• _Provided passage_
—————

InfoQ asked why customers are considering using Revolution Analytics instead of SAS

Revolution Analytics is taking R from the dynamic startup companies to the broader business world. The larger businesses they talk to see themselves as being taken over a bit by the startups, and are looking for modern analytic methods rather than the traditional approach of building black box models. This means doing individual-level data analysis and investigation, rather than building top-down models on highly sampled data sets.

We asked how does Revolution Analytics works with or replaces Hadoop

We don't see R and what we've produced as being in competition with Hadoop. Hadoop is a great way to store large amounts of unstructured data and a way to process it. What we are doing is building predictive models with it. We've built some interesting predictive algorithms that out of memory by streaming (data into RAM from files), and we allow processing in parallel so you can throw lots of cores at the problem, integrated into the R environment. This is coupled with a big data store we've built, XDF, which is not a replacment for Hadoop or a database. It's more like a NoSQL (engine) - it's a local efficient file store to hold data.

We asked if Revolution Analytics provides more of a scale-up architecture for a single-machine instead of clustered calculations:

It depends on the application. It's rare in stats to do a regression on billions of rows. The application we've focused on first is that you've got your data in Hadoop or a database, and you put information in a local filesystem, aggregated for analysis.

The next step for us is to push analytics into database. We are talking with likes of Cloudera to put the analytics into (Hadoop's) HDFS, so you can process locally and aggregate (the results) into map-reduce. We are also talking to Netezza, and various relational database vendors, as well as some of the open source software data vendors like Talend.

InfoQ asked if this approach includes (distributed local-state) algorithms like Gibbs Sampling?

It allows for any algorithm you can break down into independent parts and recombine. We include implementations of standard regression, linear regression, and cross-tabulation algoirthms - they are commercial not open source. 

InfoQ asked how Revolution Analytics' Hadoop integration differ from the open source RHIPE. David indicated it is a new development by the author of RHIPE, which is similar but is designed to support optimized execution of parallel algorithms. David also explained that Enterprise R extends the open source R by:

  • optimizing the build for multi-threaded execution
  • integrating with Intel's high performance matrix libraries
  • including visualization tools
  • providing access to big data models
  • offering customer support.

—————

• _Data in this exercise_
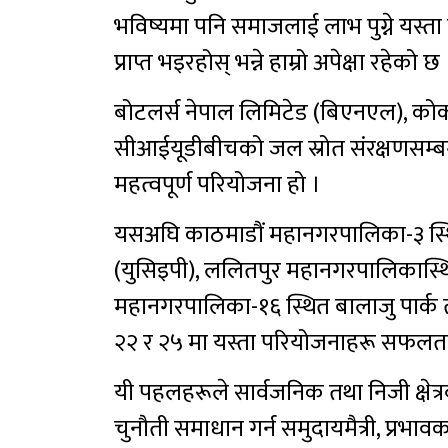
भविष्यमा पनि समाजलाई लाभ पुग्ने यस्ता 
प्राप्त भइरहोस् भन्ने हाम्रो अपेक्षा रहेको छ
बोटलर्स नेपाल लिमिटेड (बिएनएल), को
सीआईयूडीबीचको जल स्रोत संरक्षणसम्बन्ध
महत्वपूर्ण परियोजना हो ।
यसअघि काठमाडौं महानगरपालिका-३ स्थित
(युसिइपी), ललितपुर महानगरपालिकास्थि
महानगरपालिका-१६ स्थित बालाजु पार्क 
२२ र २५ मा यस्ता परियोजनाहरू सफलता
यी पहलहरूले सार्वजनिक तथा निजी क्षे
चुनौती समाधान गर्न समुदायमैत्री, प्रभा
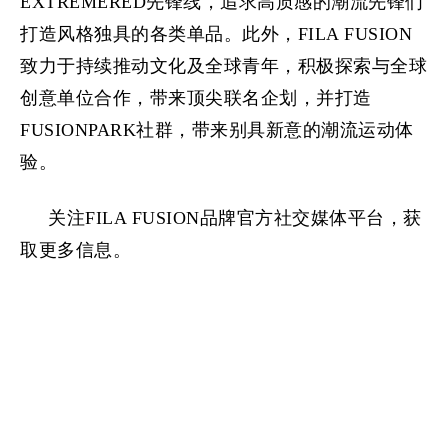
EXTREMERED先锋线，追求高质感的潮流先锋们
打造风格独具的各类单品。此外，FILA FUSION
致力于持续推动文化及全球青年，积极探索与全球
创意单位合作，带来顶尖联名企划，并打造
FUSIONPARK社群，带来别具新意的潮流运动体
验。
关注FILA FUSION品牌官方社交媒体平台，获
取更多信息。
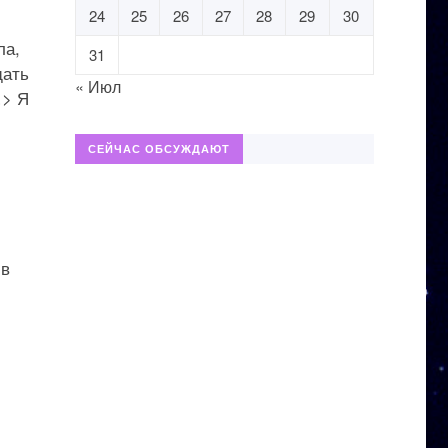
24
25
26
27
28
29
30
ла,
31
щать
« Июл
…> Я
СЕЙЧАС ОБСУЖДАЮТ
 в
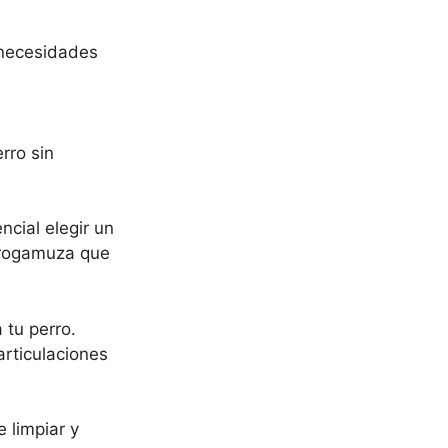
s necesidades
rro sin
ncial elegir un
icrogamuza que
 tu perro.
rticulaciones
 limpiar y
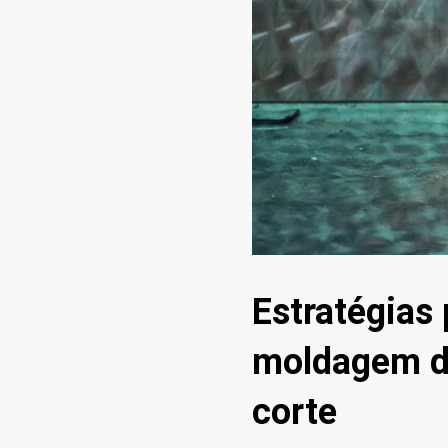
Estratégias 
moldagem de
corte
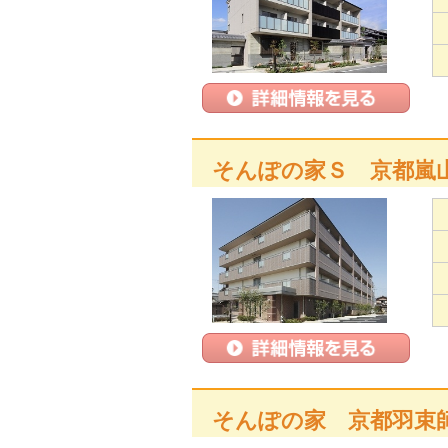
そんぽの家Ｓ 京都嵐
そんぽの家 京都羽束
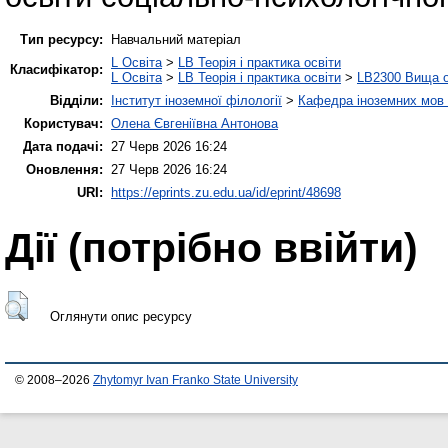
Тип ресурсу:
Навчальний матеріал
L Освіта
>
LB Теорія і практика освіти
Класифікатор:
L Освіта
>
LB Теорія і практика освіти
>
LB2300 Вища о
Відділи:
Інститут іноземної філології
>
Кафедра іноземних мов і
Користувач:
Олена Євгеніївна Антонова
Дата подачі:
27 Черв 2026 16:24
Оновлення:
27 Черв 2026 16:24
URI:
https://eprints.zu.edu.ua/id/eprint/48698
Дії ​​(потрібно ввійти)
Оглянути опис ресурсу
© 2008–2026
Zhytomyr Ivan Franko State University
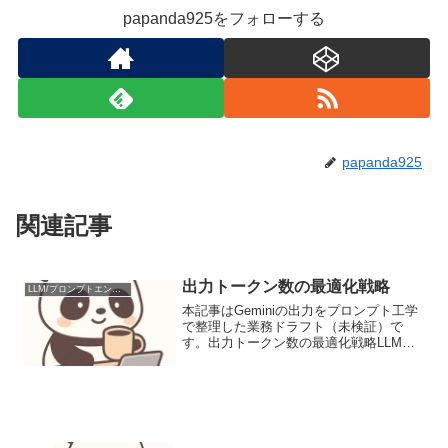
papanda925をフォローする
papanda925
関連記事
出力トークン数の最適化戦略
LLM/プロンプトエンジニアリング
本記事はGeminiの出力をプロンプト工学
で整理した業務ドラフト（未検証）で
す。出力トークン数の最適化戦略LLMの
出力トークン数を最適化することは、API
コスト削減と応答速度向上に直結しま
す。本稿では、プロンプト設計、評価、
改良のサイクルを...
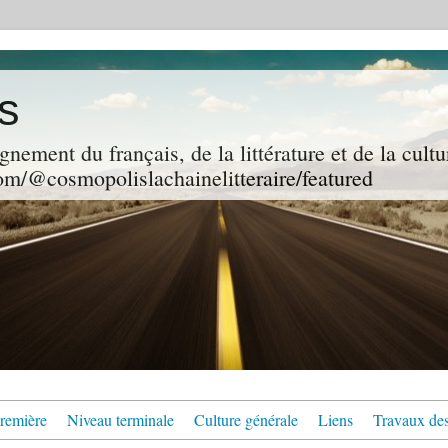
s
gnement du français, de la littérature et de la cultu
m/@cosmopolislachainelitteraire/featured
remière
Niveau terminale
Culture générale
Liens
Travaux des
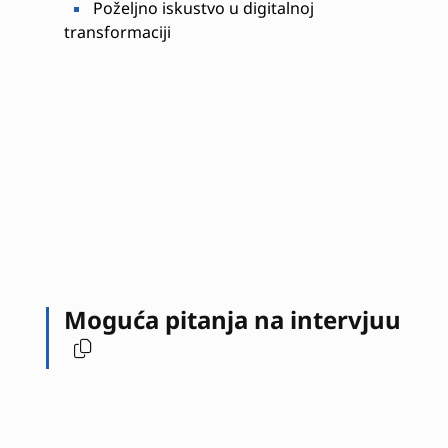
Poželjno iskustvo u digitalnoj
transformaciji
Moguća pitanja na intervjuu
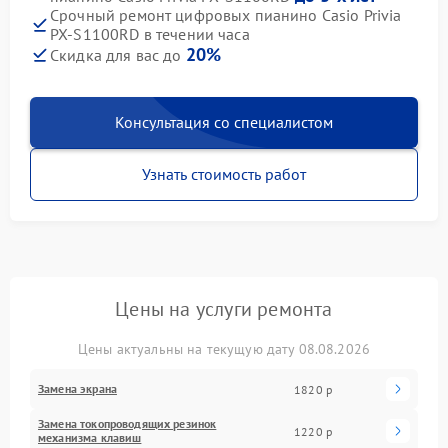
Срочный ремонт цифровых пианино Casio Privia
PX-S1100RD в течении часа
20%
Скидка для вас до
Консультация со специалистом
Узнать стоимость работ
Цены на услуги ремонта
Цены актуальны на текущую дату 08.08.2026
Замена экрана
1820 р
Замена токопроводящих резинок
1220 р
механизма клавиш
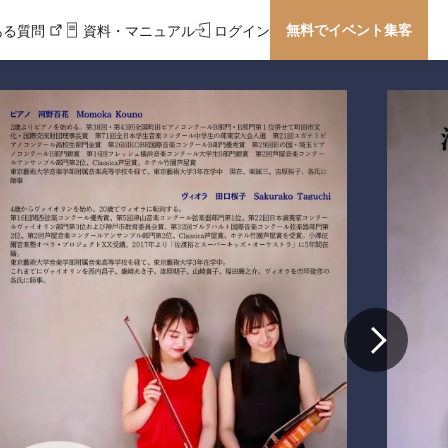
無料でイベント集客
ある質問
資料・マニュアル
ログイン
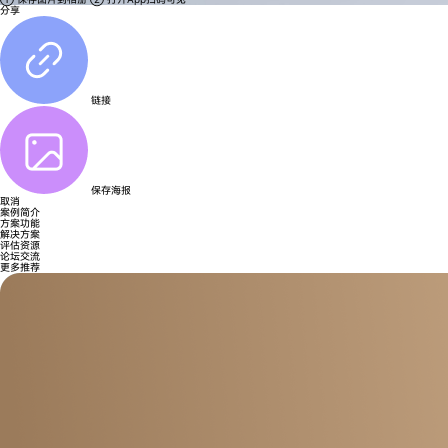
分享
链接
保存海报
取消
案例简介
方案功能
解决方案
评估资源
论坛交流
更多推荐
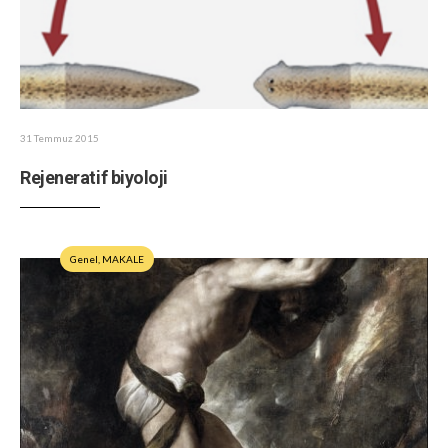
31 Temmuz 2015
Rejeneratif biyoloji
Genel
,
MAKALE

—————

• _What to work on_
A - Please repeat everything in the records from the line containing "s necesidades" down to the line containing "Moguća pitanja na intervjuu", both lines included, and leave the pictures out.
B - Carry on the interview about Revolution Analytics from its last line.
The text and the records have no connection to each other.

• _Replies_
A -
s necesidades
rro sin
ncial elegir un
icrogamuza que
 tu perro.
rticulaciones
 limpiar y
Estratégias 
moldagem de
corte
そんぽの家Ｓ 京都嵐
そんぽの家 京都羽束
Тип ресурсу:
Навчальний матеріал
L Освіта
>
LB Теорія і практика освіти
Класифікатор:
L Освіта
>
LB Теорія і практика освіти
>
LB2300 Вища о
Відділи:
Інститут іноземної філології
>
Кафедра іноземних мов і
Користувач:
Олена Євгеніївна Антонова
Дата подачі:
27 Черв 2026 16:24
Оновлення:
27 Черв 2026 16:24
URI:
https://eprints.zu.edu.ua/id/eprint/48698
Дії ​​(потрібно ввійти)
Оглянути опис ресурсу
© 2008–2026
Zhytomyr Ivan Franko State University
papanda925をフォローする
papanda925
関連記事
出力トークン数の最適化戦略
LLM/プロンプトエンジニアリング
本記事はGeminiの出力をプロンプト工学
で整理した業務ドラフト（未検証）で
す。出力トークン数の最適化戦略LLMの
出力トークン数を最適化することは、API
コスト削減と応答速度向上に直結しま
す。本稿では、プロンプト設計、評価、
改良のサイクルを...
s
gnement du français, de la littérature et de la cultu
m/@cosmopolislachainelitteraire/featured
remière
Niveau terminale
Culture générale
Liens
Travaux des
Poželjno iskustvo u digitalnoj
transformaciji
Moguća pitanja na intervjuu

B -
David indicated that the Enterprise R workstation product costs $1000/user. A server-based install costs $25,000 for a 12 core server and goes up for larger implementations. He indicated the software isn't locked - there's a trust-based licensing model. We talked about adoption of the software:

We have a number of users in the finance industry including hedge funds and banks who use it for modeling mortgage default risk. SAS has been the standard for commercial company modeling for the past thirty years. Customers are interested in alternatives to save money, and in doing more with their data: it's one thing to have the data, it's another thing to explore the data, figure out the best way to aggregate it. For example, how do you deal with missing data, or go from a variable like job title, and boil it down to something you can analyze. We're interested, especially at this (Strata) conference, in providing tools to work with the data to get it ready for analysis. People are turning away from traditional tools like SAS, where you had a data set that you pushed through a black box, and got some answers. This cadre of graduates coming out of school is more interested in looking at data, how to transform it, and looking at variables ...

In a black box long tail events become a bad thing. Conversely, with a more exploratory approach, some variable becomes highly significant that you never thought would be. You can discover the outliers; they can be important in terms of business strategy, reacting, and learning.